— What you are asked to do —
Give each line of the records below as a numbered list, leaving out blank lines and the pictures.

— Records to process —
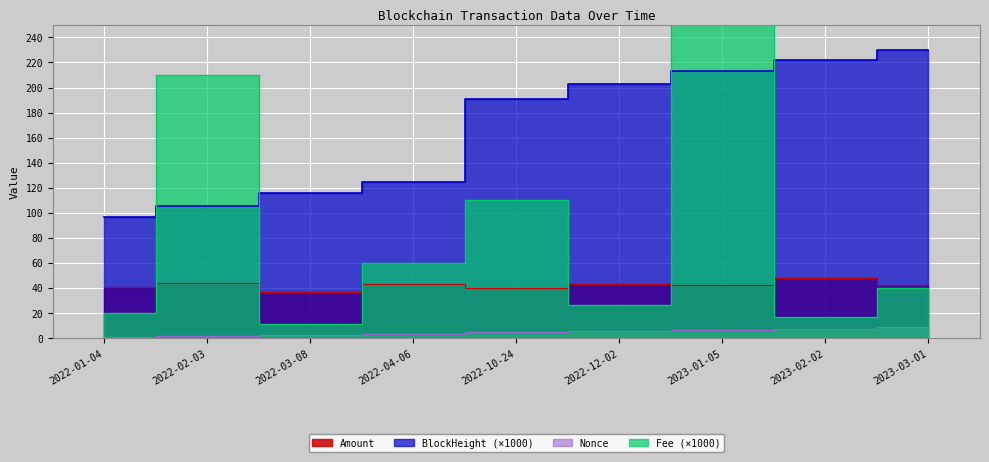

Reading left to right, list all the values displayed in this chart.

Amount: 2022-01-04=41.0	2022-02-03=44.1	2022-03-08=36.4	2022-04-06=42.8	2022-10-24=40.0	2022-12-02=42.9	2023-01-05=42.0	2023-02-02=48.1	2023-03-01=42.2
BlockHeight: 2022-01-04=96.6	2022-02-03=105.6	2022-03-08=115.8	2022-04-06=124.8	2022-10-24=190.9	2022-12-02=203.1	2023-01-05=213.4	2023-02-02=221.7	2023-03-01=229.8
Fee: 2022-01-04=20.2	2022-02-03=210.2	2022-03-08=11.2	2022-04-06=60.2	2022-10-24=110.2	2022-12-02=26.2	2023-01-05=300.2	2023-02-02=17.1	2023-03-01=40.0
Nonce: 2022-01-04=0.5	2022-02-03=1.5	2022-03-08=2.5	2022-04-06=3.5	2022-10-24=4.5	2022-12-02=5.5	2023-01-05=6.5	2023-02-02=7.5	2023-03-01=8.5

— Response area —
1. Reading left to right, list all the values displayed in this chart.
2. Amount: 2022-01-04=41.0	2022-02-03=44.1	2022-03-08=36.4	2022-04-06=42.8	2022-10-24=40.0	2022-12-02=42.9	2023-01-05=42.0	2023-02-02=48.1	2023-03-01=42.2
3. BlockHeight: 2022-01-04=96.6	2022-02-03=105.6	2022-03-08=115.8	2022-04-06=124.8	2022-10-24=190.9	2022-12-02=203.1	2023-01-05=213.4	2023-02-02=221.7	2023-03-01=229.8
4. Fee: 2022-01-04=20.2	2022-02-03=210.2	2022-03-08=11.2	2022-04-06=60.2	2022-10-24=110.2	2022-12-02=26.2	2023-01-05=300.2	2023-02-02=17.1	2023-03-01=40.0
5. Nonce: 2022-01-04=0.5	2022-02-03=1.5	2022-03-08=2.5	2022-04-06=3.5	2022-10-24=4.5	2022-12-02=5.5	2023-01-05=6.5	2023-02-02=7.5	2023-03-01=8.5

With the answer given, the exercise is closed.